In de vroege uurtjes verzamelden de 10 bemanningsleden zich in Brussel om aan hun reis te beginnen. De bemanning was een gemengd gezelschap en had elkaar pas een paar dagen eerder voor het eerst ontmoet. De wagens werden volgeladen met de laatste benodigdheden en de expeditie ging op weg.
De organisator van de expeditie was Raymond Boschmans, een doorgewinterde reiziger en zijn vrouw. Hij was de eerste die in 1928 met de auto over land van Brussel naar Belgisch Congo reisde. De hele reis zou worden gedocumenteerd door Pierre Levie, Gérard Perrin en Philippe Colette. Ze hadden 2 Land Rovers tot hun beschikking die waren geprepareerd door de Minerva-fabriek. Een ervan had een generator die door de aftakas werd aangedreven om alle lichten en filmapparatuur die nodig waren voor hun project van stroom te voorzien.

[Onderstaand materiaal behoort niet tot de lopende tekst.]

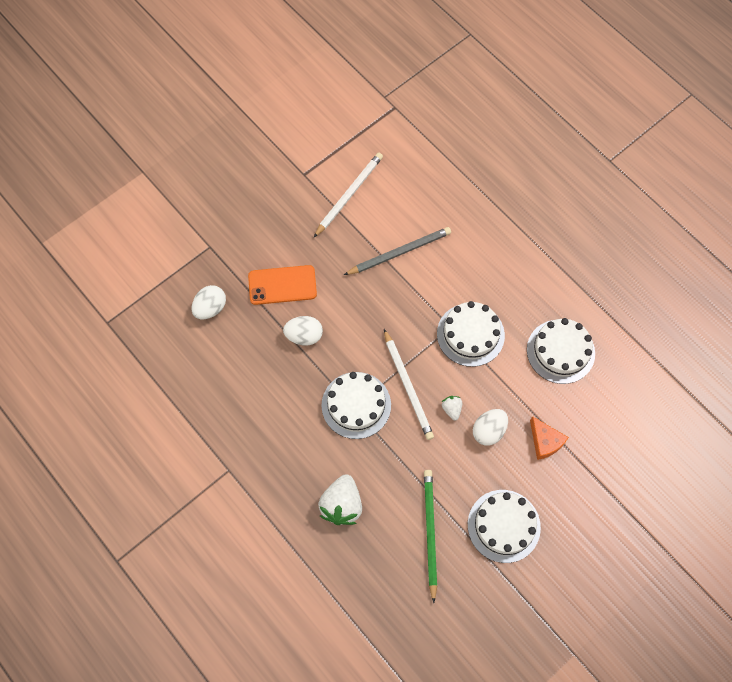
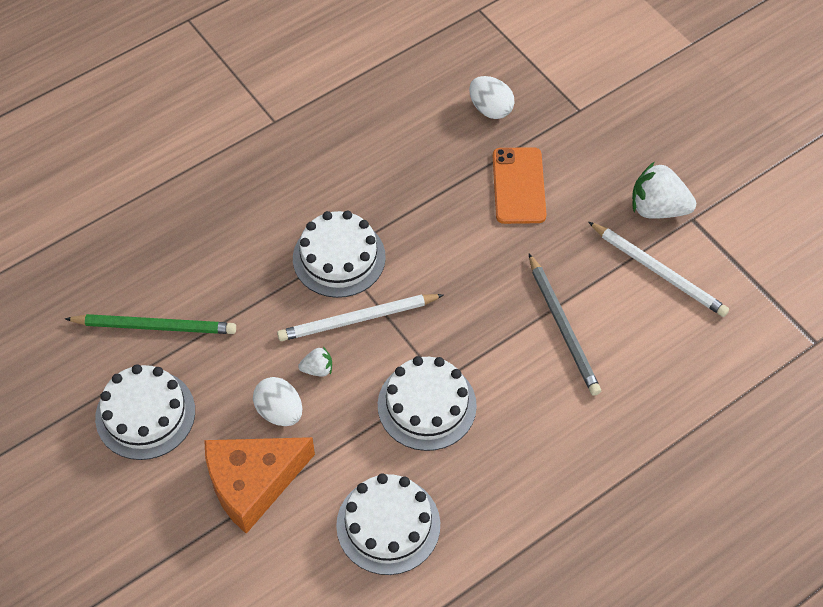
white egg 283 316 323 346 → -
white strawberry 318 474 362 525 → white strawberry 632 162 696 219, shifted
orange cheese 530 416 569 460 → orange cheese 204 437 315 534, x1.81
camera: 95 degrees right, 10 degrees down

Paul Frere was een zeer bekende en geprezen autocoureur en journalist & hij zou ervoor zorgen dat er een boek over de reis werd gepubliceerd en hij zou de kranten in België op de hoogte houden van hun vorderingen.
Pierre Levie werd vergezeld door zijn vrouw en zoon, die hen voor het eerste deel van de reis tot Bagdad zouden vergezellen. Er deden ook 2 monteurs mee, Jean Pierre Douret en Guy de Pierpont.
Tijdens de eerste etappe van de expeditie, tussen Brussel en de Nederlandse grens, werden ze vergezeld door Mathieu Van Roggen, de eigenaar van Societé Nouvelle Minerva. Na een zeer grondige douanecontrole aan de Nederlandse grens konden ze eindelijk aan hun reis beginnen en genoten ze van de Duitse Autobahn.
Ze klokten 725 km op de eerste dag en eindigden de dag in het stadje Ulm in Duitsland.